---------- Data segment ----------

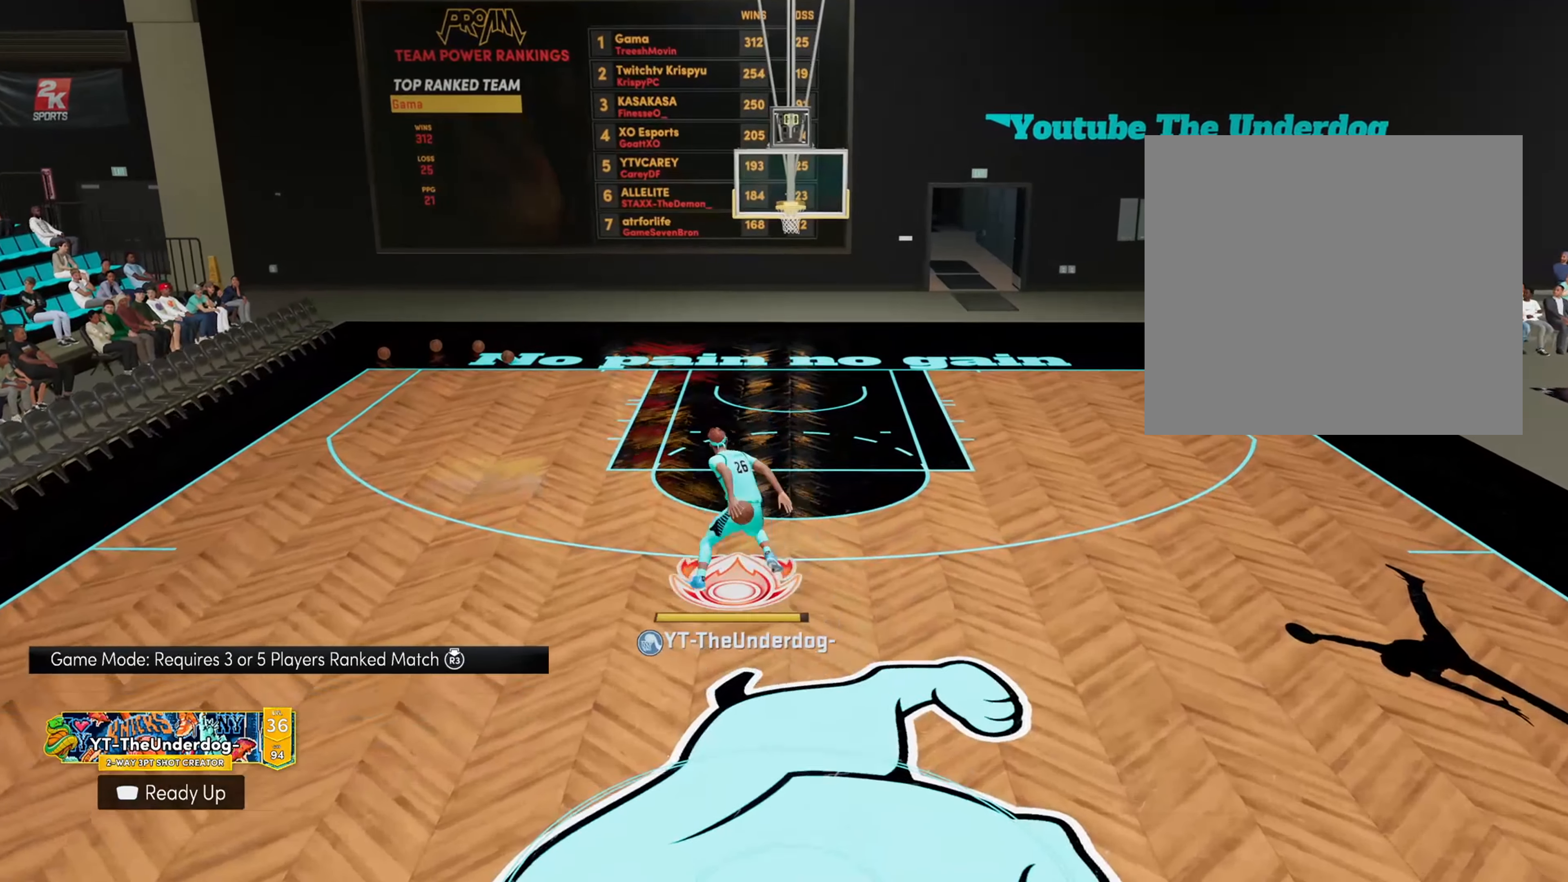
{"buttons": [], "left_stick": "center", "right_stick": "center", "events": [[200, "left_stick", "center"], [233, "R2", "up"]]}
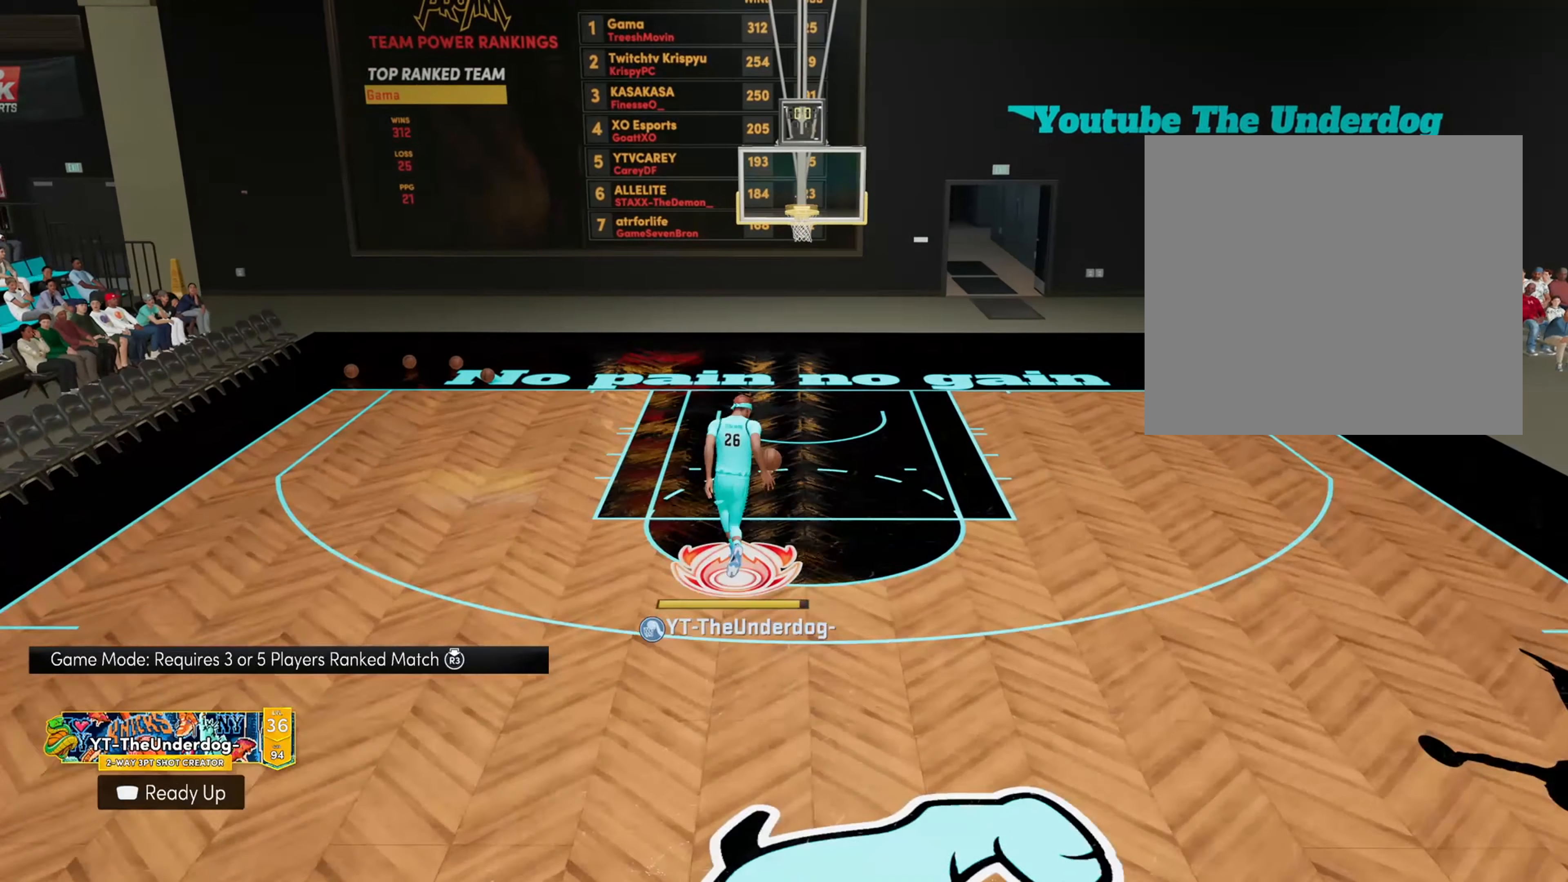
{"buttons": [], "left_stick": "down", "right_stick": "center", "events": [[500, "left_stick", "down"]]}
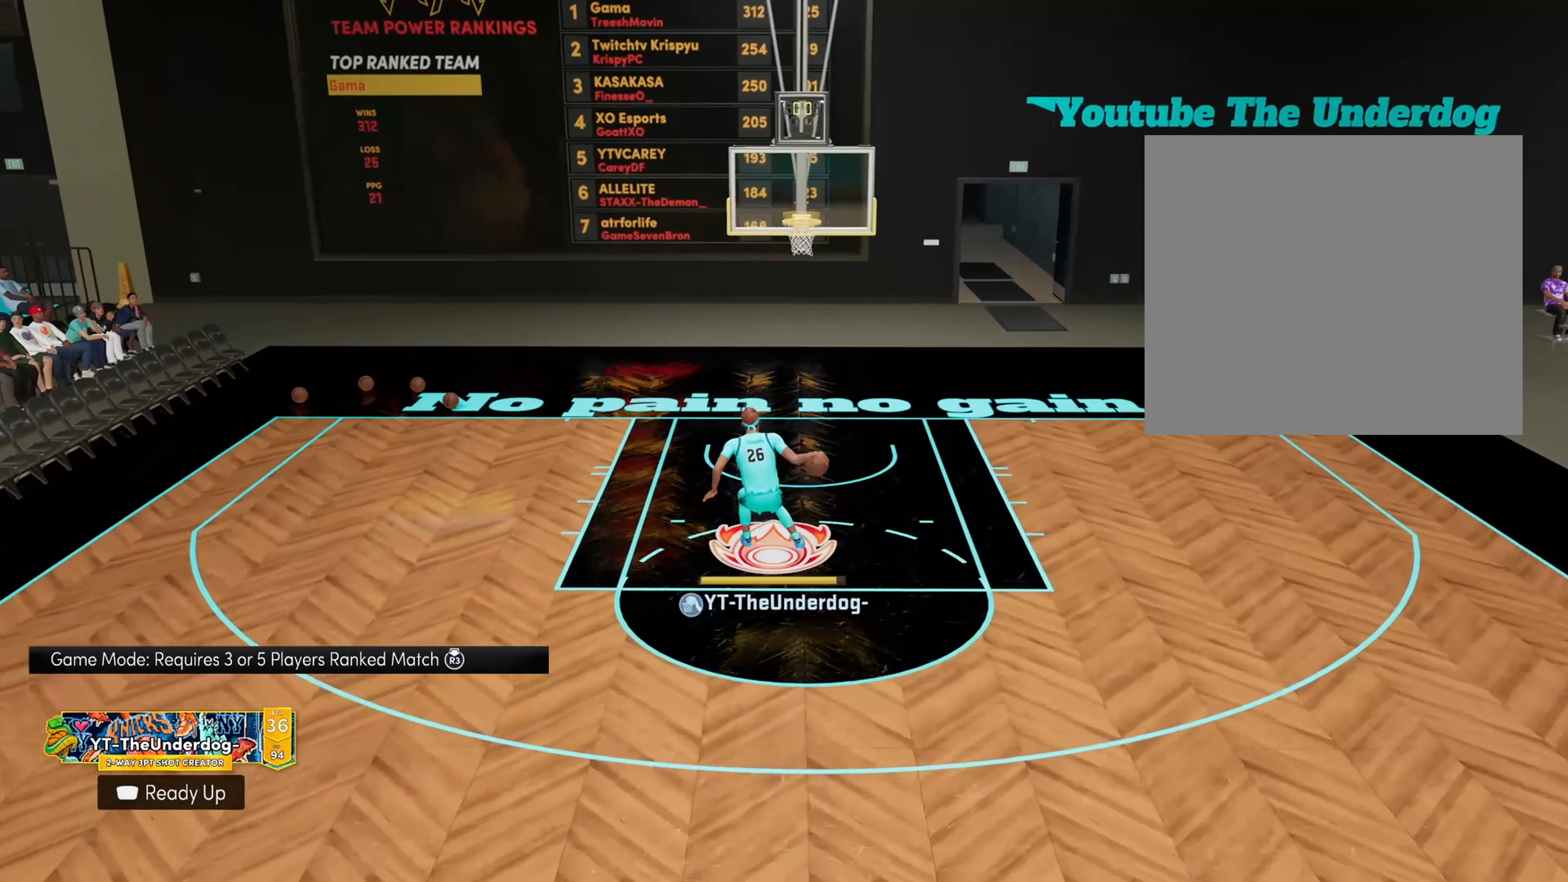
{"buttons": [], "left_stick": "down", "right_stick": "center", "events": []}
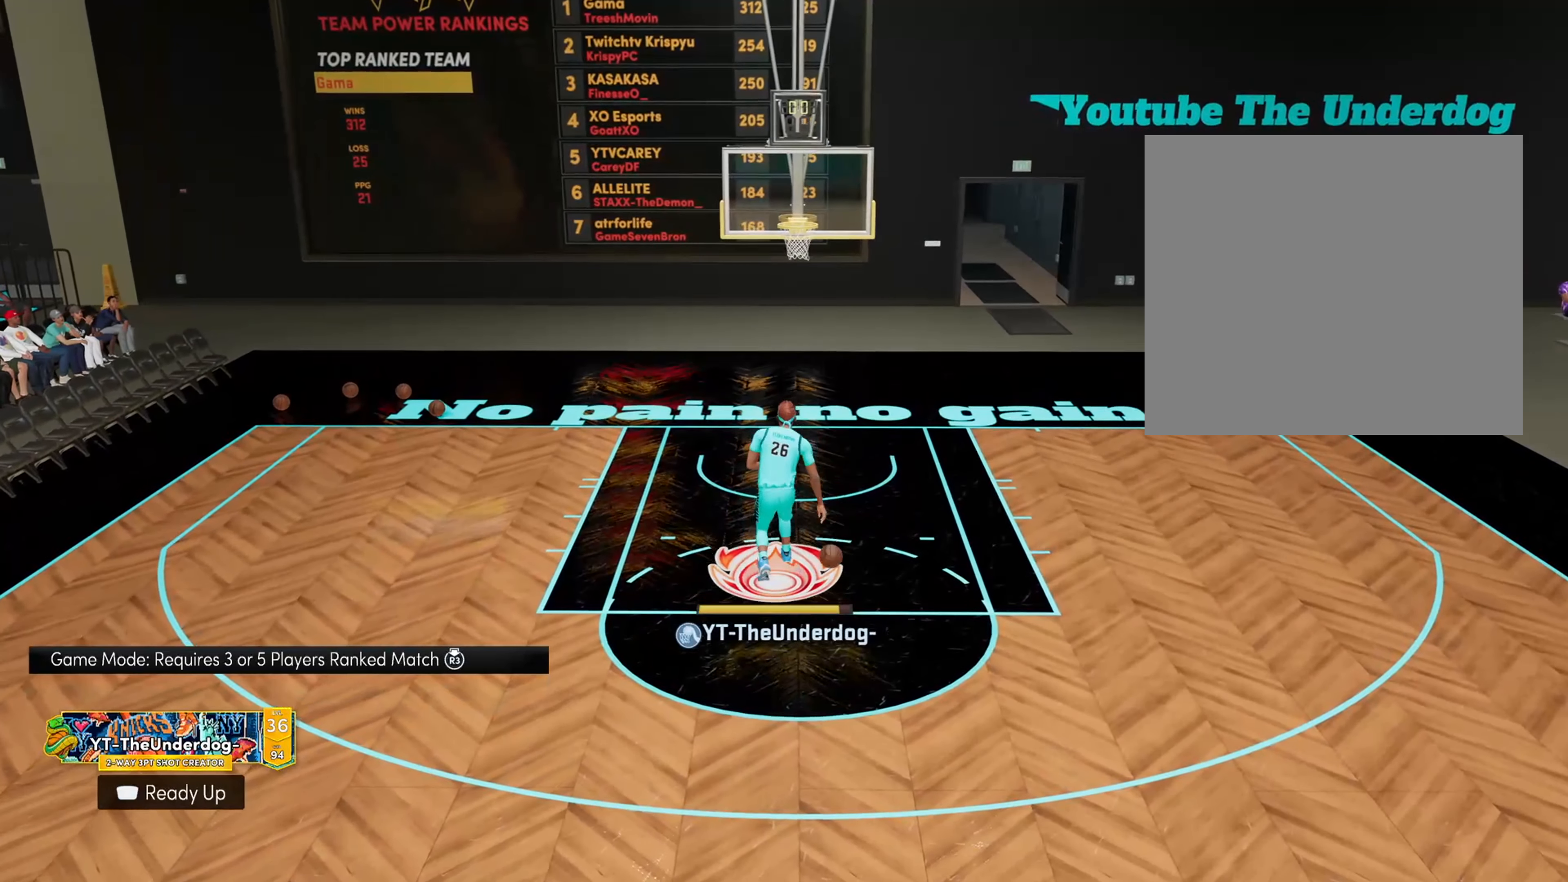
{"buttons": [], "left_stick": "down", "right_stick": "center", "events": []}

----------

- Exercise details
In your answer, repeat the material above in full, exactly, and without its pictures.

- Written answer
{"buttons": [], "left_stick": "center", "right_stick": "center", "events": [[200, "left_stick", "center"], [233, "R2", "up"]]}
{"buttons": [], "left_stick": "down", "right_stick": "center", "events": [[500, "left_stick", "down"]]}
{"buttons": [], "left_stick": "down", "right_stick": "center", "events": []}
{"buttons": [], "left_stick": "down", "right_stick": "center", "events": []}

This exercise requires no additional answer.